> [Extract]

Here is an example HTML file using the https://github.com/tensorflow/tfjs-models Universal Sentence Encoder


<html>
<head>
<script src="https://cdn.jsdelivr.net/npm/@tensorflow/tfjs"></script>
<script src="https://cdn.jsdelivr.net/npm/@tensorflow-models/universal-sentence-encoder"></script>
</head>

<body>

<script>
// Load the model.
use.loadQnA().then(model => {
  // Embed a dictionary of a query and responses. The input to the embed method
  // needs to be in following format:
  // {
  //   queries: string[];
  //   responses: Response[];
  // }
  // queries is an array of question strings
  // responses is an array of following structure:
  // {
  //   response: string;
  //   context?: string;
  // }
  // context is optional, it provides the context string of the answer.

  const input = {
    queries: ['I feel depressed'],
    responses: [
      'I feel sad',
      'I feel happy',
    ]
  };
  var scores = [];
  const embeddings = model.embed(input);
  /*
    * The output of the embed method is an object with two keys:
    * {
    *   queryEmbedding: tf.Tensor;
    *   responseEmbedding: tf.Tensor;
    * }
    * queryEmbedding is a tensor containing embeddings for all queries.
    * responseEmbedding is a tensor containing embeddings for all answers.
    * You can call `arraySync()` to retrieve the values of the tensor.
    * In this example, embed_query[0] is the embedding for the query
    * 'How are you feeling today?'
    * And embed_responses[0] is the embedding for the answer
    * 'I\'m not feeling very well.'
    */
  scores = tf.matMul(embeddings['queryEmbedding'],
      embeddings['responseEmbedding'], false, true).dataSync();
  console.log(scores);
});

</script>

</body>
</html>

> [Records provided]

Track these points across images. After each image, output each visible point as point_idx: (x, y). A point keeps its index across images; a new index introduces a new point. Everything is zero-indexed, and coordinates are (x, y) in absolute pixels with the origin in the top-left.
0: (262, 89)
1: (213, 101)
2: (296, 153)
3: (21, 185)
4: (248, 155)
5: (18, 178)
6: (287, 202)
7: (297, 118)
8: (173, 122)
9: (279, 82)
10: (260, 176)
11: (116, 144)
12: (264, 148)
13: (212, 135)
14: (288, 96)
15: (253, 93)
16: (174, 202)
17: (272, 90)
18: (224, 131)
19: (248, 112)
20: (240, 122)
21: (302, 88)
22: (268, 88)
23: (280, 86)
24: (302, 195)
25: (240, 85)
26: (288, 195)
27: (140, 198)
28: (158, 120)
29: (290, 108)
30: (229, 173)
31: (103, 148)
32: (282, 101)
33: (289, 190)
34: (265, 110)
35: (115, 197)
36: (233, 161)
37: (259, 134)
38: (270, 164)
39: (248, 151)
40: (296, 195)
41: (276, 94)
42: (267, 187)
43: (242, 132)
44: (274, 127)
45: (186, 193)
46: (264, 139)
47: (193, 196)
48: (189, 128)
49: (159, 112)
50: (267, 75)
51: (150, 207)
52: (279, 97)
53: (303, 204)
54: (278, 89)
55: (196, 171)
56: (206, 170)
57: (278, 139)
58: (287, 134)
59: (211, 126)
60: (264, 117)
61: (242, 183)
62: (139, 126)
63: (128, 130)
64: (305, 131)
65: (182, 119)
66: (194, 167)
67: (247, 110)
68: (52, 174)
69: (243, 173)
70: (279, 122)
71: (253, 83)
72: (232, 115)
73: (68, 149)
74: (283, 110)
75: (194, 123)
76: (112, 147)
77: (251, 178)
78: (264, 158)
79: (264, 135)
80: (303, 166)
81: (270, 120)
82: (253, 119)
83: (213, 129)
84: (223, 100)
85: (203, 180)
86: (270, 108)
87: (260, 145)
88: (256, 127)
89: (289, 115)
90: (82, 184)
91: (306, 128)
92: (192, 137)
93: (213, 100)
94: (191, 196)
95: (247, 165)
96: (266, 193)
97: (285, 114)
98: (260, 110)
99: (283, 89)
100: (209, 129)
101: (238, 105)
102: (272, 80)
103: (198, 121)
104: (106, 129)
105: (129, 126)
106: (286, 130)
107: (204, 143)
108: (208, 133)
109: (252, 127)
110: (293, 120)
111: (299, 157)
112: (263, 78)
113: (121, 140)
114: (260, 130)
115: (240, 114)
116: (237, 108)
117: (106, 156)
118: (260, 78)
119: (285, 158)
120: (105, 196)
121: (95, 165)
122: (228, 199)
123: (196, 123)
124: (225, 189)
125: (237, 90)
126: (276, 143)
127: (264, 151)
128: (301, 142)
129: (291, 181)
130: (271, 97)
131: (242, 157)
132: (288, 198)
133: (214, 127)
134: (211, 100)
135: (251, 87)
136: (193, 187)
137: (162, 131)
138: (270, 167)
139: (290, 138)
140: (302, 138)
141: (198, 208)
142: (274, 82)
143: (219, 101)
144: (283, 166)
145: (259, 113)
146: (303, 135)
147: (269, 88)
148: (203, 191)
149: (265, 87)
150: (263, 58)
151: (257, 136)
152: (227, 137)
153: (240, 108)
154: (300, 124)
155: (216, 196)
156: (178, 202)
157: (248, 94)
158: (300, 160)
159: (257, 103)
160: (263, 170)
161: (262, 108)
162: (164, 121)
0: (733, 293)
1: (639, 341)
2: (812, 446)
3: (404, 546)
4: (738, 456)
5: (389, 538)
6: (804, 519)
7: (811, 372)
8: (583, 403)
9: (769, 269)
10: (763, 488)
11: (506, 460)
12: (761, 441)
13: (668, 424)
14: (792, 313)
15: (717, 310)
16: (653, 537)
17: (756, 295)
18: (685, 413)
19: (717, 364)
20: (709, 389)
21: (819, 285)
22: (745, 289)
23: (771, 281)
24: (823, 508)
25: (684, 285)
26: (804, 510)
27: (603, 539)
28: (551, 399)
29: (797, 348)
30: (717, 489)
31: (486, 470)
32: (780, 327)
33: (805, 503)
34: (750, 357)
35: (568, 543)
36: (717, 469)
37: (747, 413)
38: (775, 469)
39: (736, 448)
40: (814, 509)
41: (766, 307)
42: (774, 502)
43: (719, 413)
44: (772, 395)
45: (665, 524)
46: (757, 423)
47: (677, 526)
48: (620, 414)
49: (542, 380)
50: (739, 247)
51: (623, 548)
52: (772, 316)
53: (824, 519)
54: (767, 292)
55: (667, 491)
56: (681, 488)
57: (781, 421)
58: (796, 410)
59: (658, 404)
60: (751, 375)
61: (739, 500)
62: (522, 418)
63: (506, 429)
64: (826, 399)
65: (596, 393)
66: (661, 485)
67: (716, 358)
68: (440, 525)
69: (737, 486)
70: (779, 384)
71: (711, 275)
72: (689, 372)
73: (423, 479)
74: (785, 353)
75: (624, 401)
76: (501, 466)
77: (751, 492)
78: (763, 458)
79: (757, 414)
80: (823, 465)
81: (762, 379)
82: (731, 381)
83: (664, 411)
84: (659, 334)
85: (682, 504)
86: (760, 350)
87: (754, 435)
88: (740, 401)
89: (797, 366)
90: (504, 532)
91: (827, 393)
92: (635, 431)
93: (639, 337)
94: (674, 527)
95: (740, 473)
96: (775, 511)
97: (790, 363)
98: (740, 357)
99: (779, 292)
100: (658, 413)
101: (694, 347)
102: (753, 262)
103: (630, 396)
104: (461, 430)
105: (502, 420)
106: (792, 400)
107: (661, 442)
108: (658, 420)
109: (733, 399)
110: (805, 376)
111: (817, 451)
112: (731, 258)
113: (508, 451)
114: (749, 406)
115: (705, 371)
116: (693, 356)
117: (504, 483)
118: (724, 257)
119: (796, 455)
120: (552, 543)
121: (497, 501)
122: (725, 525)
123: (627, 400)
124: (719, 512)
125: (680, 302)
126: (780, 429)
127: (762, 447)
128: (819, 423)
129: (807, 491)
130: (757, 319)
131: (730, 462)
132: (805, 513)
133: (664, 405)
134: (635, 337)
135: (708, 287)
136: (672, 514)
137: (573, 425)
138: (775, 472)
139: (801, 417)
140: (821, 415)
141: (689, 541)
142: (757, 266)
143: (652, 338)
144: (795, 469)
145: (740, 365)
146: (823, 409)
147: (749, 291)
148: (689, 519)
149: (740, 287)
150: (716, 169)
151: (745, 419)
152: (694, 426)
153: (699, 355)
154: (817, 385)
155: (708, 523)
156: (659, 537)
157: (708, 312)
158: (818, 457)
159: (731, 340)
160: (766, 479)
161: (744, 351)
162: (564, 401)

> [What to do]
[a] Answer these about the HTML example:
(i) Which function call loads the model?
(ii) What query string goes in the input object?
(iii) Which method do the comments say you can call to retrieve the values of a tensor?
[b] What are all the strings given in the input object of the HTML example?
[c] Summarize the HTML example in two sentences.

> [Answers given]
[a]
(i) use.loadQnA()
(ii) 'I feel depressed'
(iii) arraySync()

[b] 'I feel depressed', 'I feel sad', 'I feel happy'

[c] The HTML example loads TensorFlow.js and the Universal Sentence Encoder from a CDN, then loads the QnA model with use.loadQnA(). It embeds the query 'I feel depressed' with the responses 'I feel sad' and 'I feel happy', multiplies the query and response embeddings with tf.matMul to get scores, and logs the scores to the console.